- [TASK DESCRIPTION]
Reproduce the data verbatim from its beginning through the line containing "ويتميز الصخر الزيتي", including that line, and omit the pictures from your answer.

►

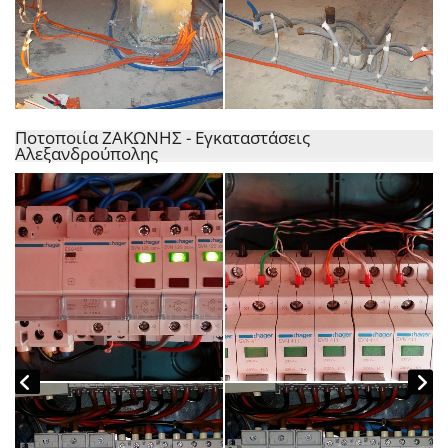
Ποτοποιία ΖΑΚΩΝΗΣ - Εγκαταστάσεις
Αλεξανδρούπολης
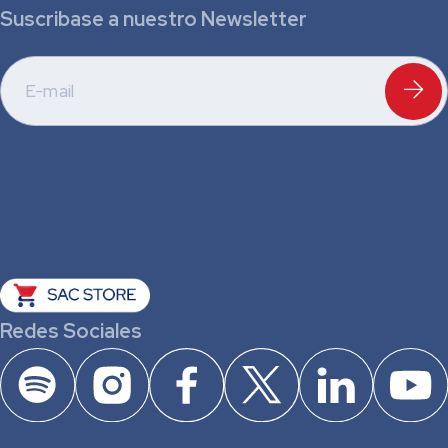
Suscribase a nuestro Newsletter
Redes Sociales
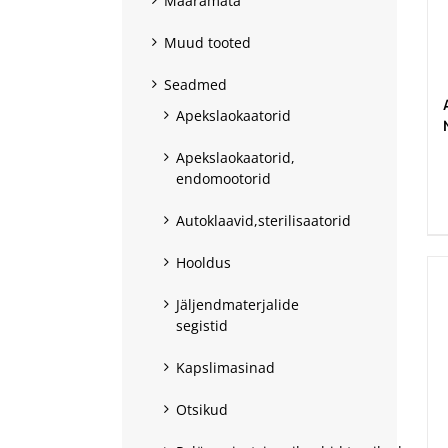
Määramata
Muud tooted
Seadmed
Apekslaokaatorid
Apekslaokaatorid,
.
endomootorid
Autoklaavid,sterilisaatorid
Hooldus
Jäljendmaterjalide
segistid
Kapslimasinad
Otsikud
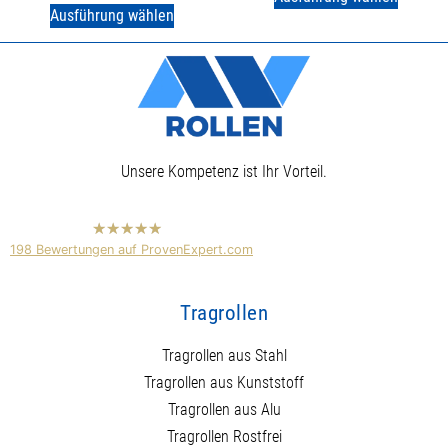
Ausführung wählen
Unsere Kompetenz ist Ihr Vorteil.
hat
4,89
198
Bewertungen auf ProvenExpert.com
von
5
Sternen
Mundor Rollen
Hersteller für Tragrollen und
Tragrollen
Abroller
Anonym
Tragrollen aus Stahl
Tragrollen aus Kunststoff
Tragrollen aus Alu
Tragrollen Rostfrei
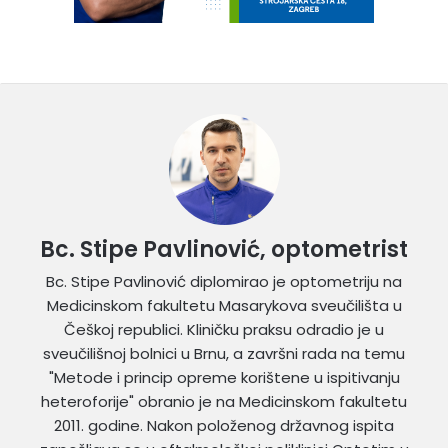
Bc. Stipe Pavlinović, optometrist
Bc. Stipe Pavlinović diplomirao je optometriju na
Medicinskom fakultetu Masarykova sveučilišta u
Češkoj republici. Kliničku praksu odradio je u
sveučilišnoj bolnici u Brnu, a završni rada na temu
"Metode i princip opreme korištene u ispitivanju
heteroforije" obranio je na Medicinskom fakultetu
2011. godine. Nakon položenog državnog ispita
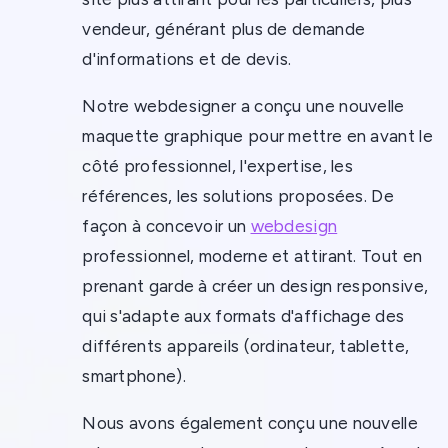
vendeur, générant plus de demande
d'informations et de devis.
Notre webdesigner a conçu une nouvelle
maquette graphique pour mettre en avant le
côté professionnel, l'expertise, les
références, les solutions proposées. De
façon à concevoir un
webdesign
professionnel, moderne et attirant. Tout en
prenant garde à créer un design responsive,
qui s'adapte aux formats d'affichage des
différents appareils (ordinateur, tablette,
smartphone).
Nous avons également conçu une nouvelle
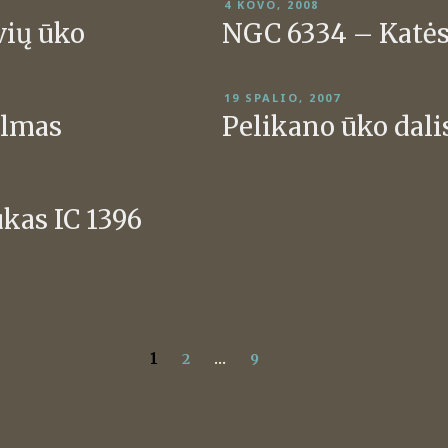
PASKELBTA
4 KOVO, 2008
vių ūko
NGC 6334 – Katės
PASKELBTA
19 SPALIO, 2007
almas
Pelikano ūko dali
kas IC 1396
1
2
…
9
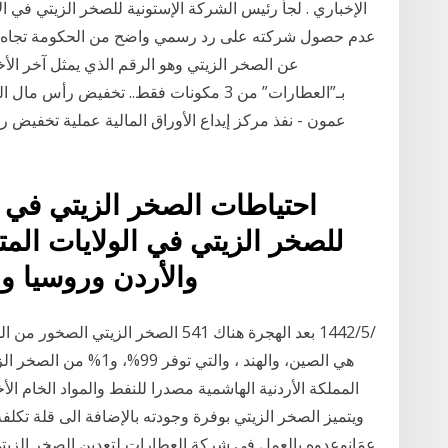
الإخباري . لجأ رئيس الشركة الإستونية للصخر الزيتي في
عدم حصول شركته على رد رسمي واضح من الحكومة تجاه الس
عن الصخر الزيتي وهو الرقم الذي يمثل آخر ال
بـ”العطارات” من 3 مكونات فقط.. تخفيض رأ
احتياطات الصخر الزيتي في ال
للصخر الزيتي في الولايات المتح
والأردن وروسيا والمكسيك. وتقع أهم المواقع
هي الصين، والهند ، والتي
المملكة الأردنية الهاشمية مصدرا للنفط والمواد الخام الأخ
ويتميز الصخر الزيتي بوفرة وجودته بالإضافة الى قلة تكلف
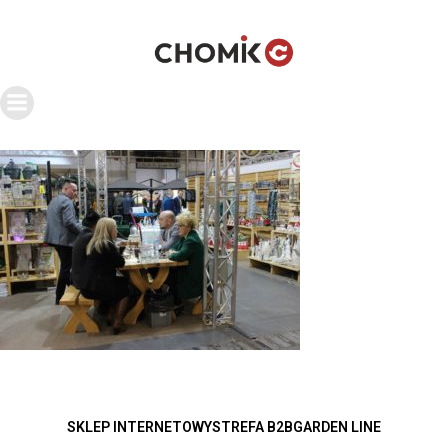
SKLEP INTERNETOWY
STREFA B2B
GARDEN LINE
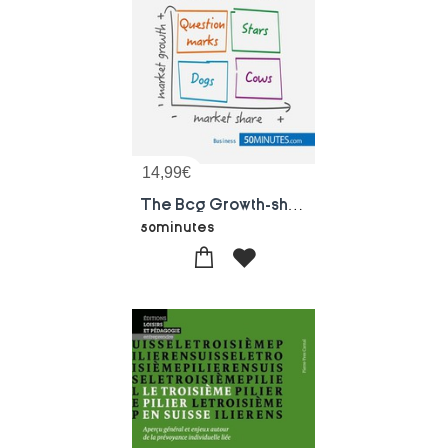
14,99
€
The Bcg Growth-share Matrix: Theory And Applications : The Key To Portfolio Management
50minutes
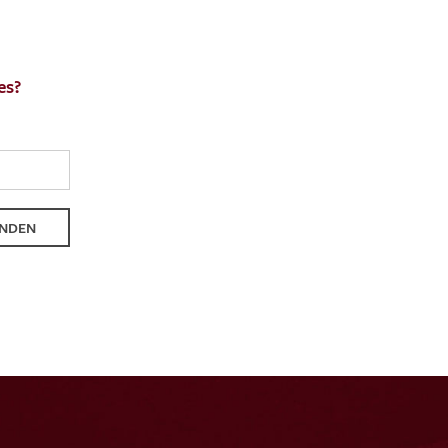
es?
ENDEN
NDEN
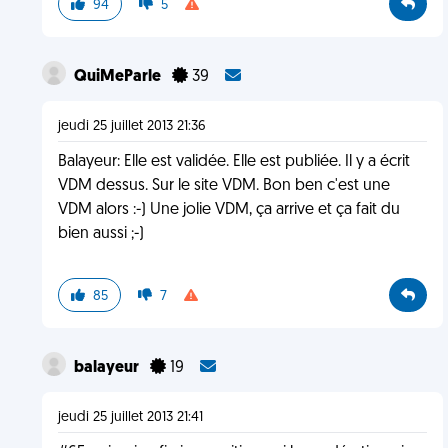
94
5
QuiMeParle
39
jeudi 25 juillet 2013 21:36
Balayeur: Elle est validée. Elle est publiée. Il y a écrit
VDM dessus. Sur le site VDM. Bon ben c'est une
VDM alors :-) Une jolie VDM, ça arrive et ça fait du
bien aussi ;-)
85
7
balayeur
19
jeudi 25 juillet 2013 21:41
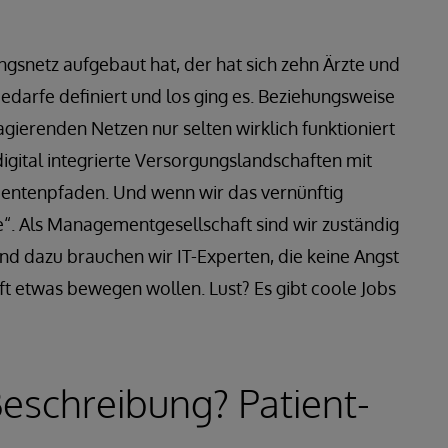
ngsnetz aufgebaut hat, der hat sich zehn Ärzte und
darfe definiert und los ging es. Beziehungsweise
 agierenden Netzen nur selten wirklich funktioniert
igital integrierte Versorgungslandschaften mit
ientenpfaden. Und wenn wir das vernünftig
e“. Als Managementgesellschaft sind wir zuständig
nd dazu brauchen wir IT-Experten, die keine Angst
t etwas bewegen wollen. Lust? Es gibt coole Jobs
eschreibung? Patient-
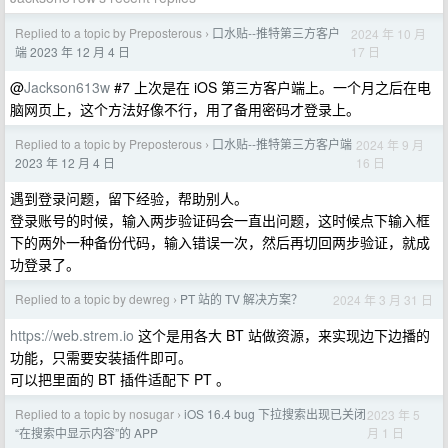
Replied to a topic by Preposterous
口水贴--推特第三方客户
2024 年 10 月
›
17 日
端 2023 年 12 月 4 日
@
Jackson613w
#7 上次是在 iOS 第三方客户端上。一个月之后在电
脑网页上，这个方法好像不行，用了备用密码才登录上。
Replied to a topic by Preposterous
口水贴--推特第三方客户端
2024 年 9 月
›
16 日
2023 年 12 月 4 日
遇到登录问题，留下经验，帮助别人。
登录账号的时候，输入两步验证码会一直出问题，这时候点下输入框
下的两外一种备份代码，输入错误一次，然后再切回两步验证，就成
功登录了。
Replied to a topic by dewreg
PT 站的 TV 解决方案？
2024 年 3 月 31 日
›
https://web.strem.io
这个是用各大 BT 站做资源，来实现边下边播的
功能，只需要安装插件即可。
可以把里面的 BT 插件适配下 PT 。
Replied to a topic by nosugar
iOS 16.4 bug 下拉搜索出现已关闭
2023 年 5
›
月 1 日
“在搜索中显示内容”的 APP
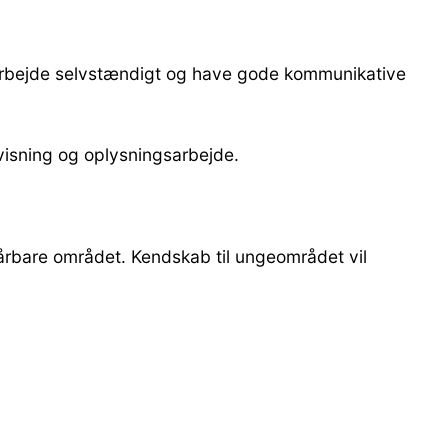
e arbejde selvstændigt og have gode kommunikative
ervisning og oplysningsarbejde.
 sårbare området. Kendskab til ungeområdet vil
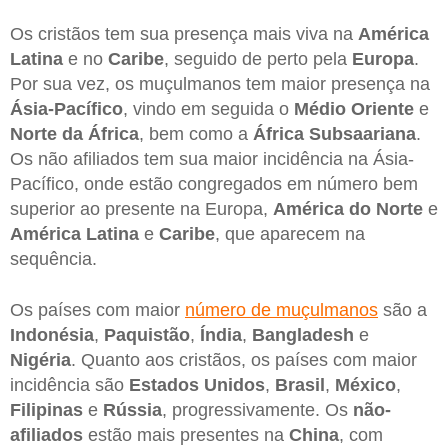
Os cristãos tem sua presença mais viva na
América
Latina
e no
Caribe
, seguido de perto pela
Europa
.
Por sua vez, os muçulmanos tem maior presença na
Ásia-Pacífico
, vindo em seguida o
Médio Oriente
e
Norte da África
, bem como a
África Subsaariana
.
Os não afiliados tem sua maior incidência na Ásia-
Pacífico, onde estão congregados em número bem
superior ao presente na Europa,
América do Norte
e
América Latina
e
Caribe
, que aparecem na
sequência.
Os países com maior
número de muçulmanos
são a
Indonésia
,
Paquistão
,
Índia
,
Bangladesh
e
Nigéria
. Quanto aos cristãos, os países com maior
incidência são
Estados Unidos
,
Brasil
,
México
,
Filipinas
e
Rússia
, progressivamente. Os
não-
afiliados
estão mais presentes na
China
, com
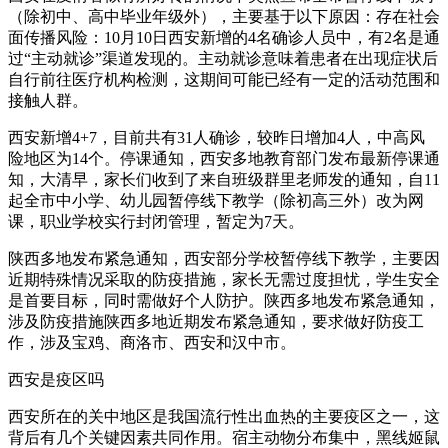
（除初中、高中毕业年级外），主要基于以下原因：存在社会
面传播风险：10月10日西安新增的4名确诊人员中，有2名是通
过“主动就诊”渠道发现的。主动就诊意味着患者在出现症状后
自行前往医疗机构检测，这期间可能已经有一定的活动范围和
接触人群。
西安新增4+7，目前共有31人确诊，较昨日增加4人，中高风
险地区为14个。停课通知，西安多地教育部门发布最新停课通
知，大清早，家长们收到了来自班级群里老师发的通知，自11
起全市中小学、幼儿园暂停线下教学（除初高三外）改为网
课，职业学校实行封闭管理，暂定为7天。
陕西多地发布紧急通知，西安部分学校暂停线下教学，主要因
近期特殊情况采取的防疫措施，家长无需过度担忧，学生安全
是首要目标，同时需做好个人防护。陕西多地发布紧急通知，
涉及防疫措施陕西多地近期发布紧急通知，要求做好防疫工
作，涉及宝鸡、商洛市、西安和汉中市。
西安是疫区吗
西安所在的关中地区是我国流行性出血热的主要疫区之一，这
背后有几个关键因素共同作用。宿主动物分布集中，黑线姬鼠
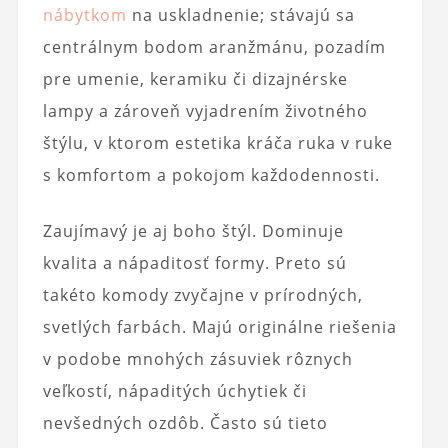
nábytkom
na uskladnenie; stávajú sa
centrálnym bodom aranžmánu, pozadím
pre umenie, keramiku či dizajnérske
lampy a zároveň vyjadrením životného
štýlu, v ktorom estetika kráča ruka v ruke
s komfortom a pokojom každodennosti.
Zaujímavý je aj boho štýl. Dominuje
kvalita a nápaditosť formy. Preto sú
takéto komody zvyčajne v prírodných,
svetlých farbách. Majú originálne riešenia
v podobe mnohých zásuviek rôznych
veľkostí, nápaditých úchytiek či
nevšedných ozdôb. Často sú tieto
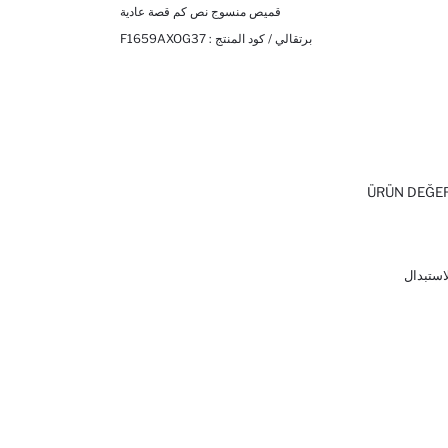
قميص منسوج نص كم قصة عادية
برتقالي / كود المنتج :
F1659AXOG37
ÜRÜN DEĞE
لاستبدال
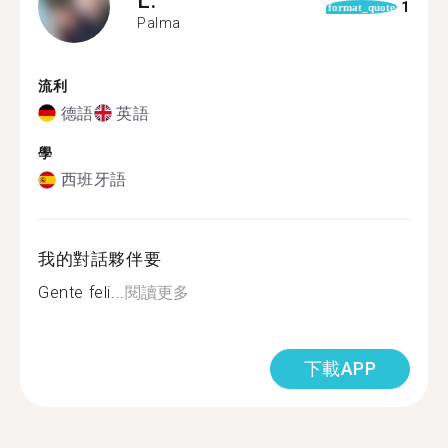
1
format_quote
Palma
流利
德語
英語
學
西班牙語
我的對話夥伴要
Gente feli...
閱讀更多
下載APP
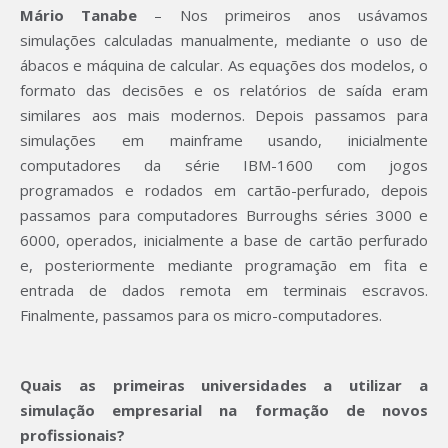
Mário Tanabe
– Nos primeiros anos usávamos
simulações calculadas manualmente, mediante o uso de
ábacos e máquina de calcular. As equações dos modelos, o
formato das decisões e os relatórios de saída eram
similares aos mais modernos. Depois passamos para
simulações em mainframe usando, inicialmente
computadores da série IBM-1600 com jogos
programados e rodados em cartão-perfurado, depois
passamos para computadores Burroughs séries 3000 e
6000, operados, inicialmente a base de cartão perfurado
e, posteriormente mediante programação em fita e
entrada de dados remota em terminais escravos.
Finalmente, passamos para os micro-computadores.
Quais as primeiras universidades a utilizar a
simulação empresarial na formação de novos
profissionais?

◄

- [EXERCISE RESULT]
Ποτοποιία ΖΑΚΩΝΗΣ - Εγκαταστάσεις
Αλεξανδρούπολης
Suscribase a nuestro Newsletter
Redes Sociales
Määramata
Muud tooted
Seadmed
Apekslaokaatorid
Apekslaokaatorid,
.
endomootorid
Autoklaavid,sterilisaatorid
Hooldus
Jäljendmaterjalide
segistid
Kapslimasinad
Otsikud
Ausführung wählen
Unsere Kompetenz ist Ihr Vorteil.
hat
4,89
198
Bewertungen auf ProvenExpert.com
von
5
Sternen
Mundor Rollen
Hersteller für Tragrollen und
Tragrollen
Abroller
Anonym
Tragrollen aus Stahl
Tragrollen aus Kunststoff
Tragrollen aus Alu
Tragrollen Rostfrei
Bc. Stipe Pavlinović, optometrist
Bc. Stipe Pavlinović diplomirao je optometriju na
Medicinskom fakultetu Masarykova sveučilišta u
Češkoj republici. Kliničku praksu odradio je u
sveučilišnoj bolnici u Brnu, a završni rada na temu
"Metode i princip opreme korištene u ispitivanju
heteroforije" obranio je na Medicinskom fakultetu
2011. godine. Nakon položenog državnog ispita
vendeur, générant plus de demande
d'informations et de devis.
Notre webdesigner a conçu une nouvelle
maquette graphique pour mettre en avant le
côté professionnel, l'expertise, les
références, les solutions proposées. De
façon à concevoir un
webdesign
professionnel, moderne et attirant. Tout en
prenant garde à créer un design responsive,
qui s'adapte aux formats d'affichage des
différents appareils (ordinateur, tablette,
smartphone).
Nous avons également conçu une nouvelle
PASKELBTA
4 KOVO, 2008
vių ūko
NGC 6334 – Katės
PASKELBTA
19 SPALIO, 2007
almas
Pelikano ūko dali
kas IC 1396
1
2
…
9
الإخباري . لجأ رئيس الشركة الإستونية للصخر الزيتي في
عدم حصول شركته على رد رسمي واضح من الحكومة تجاه الس
عن الصخر الزيتي وهو الرقم الذي يمثل آخر ال
بـ”العطارات” من 3 مكونات فقط.. تخفيض رأ
احتياطات الصخر الزيتي في ال
للصخر الزيتي في الولايات المتح
والأردن وروسيا والمكسيك. وتقع أهم المواقع
هي الصين، والهند ، والتي
المملكة الأردنية الهاشمية مصدرا للنفط والمواد الخام الأخ
ويتميز الصخر الزيتي بوفرة وجودته بالإضافة الى قلة تكلف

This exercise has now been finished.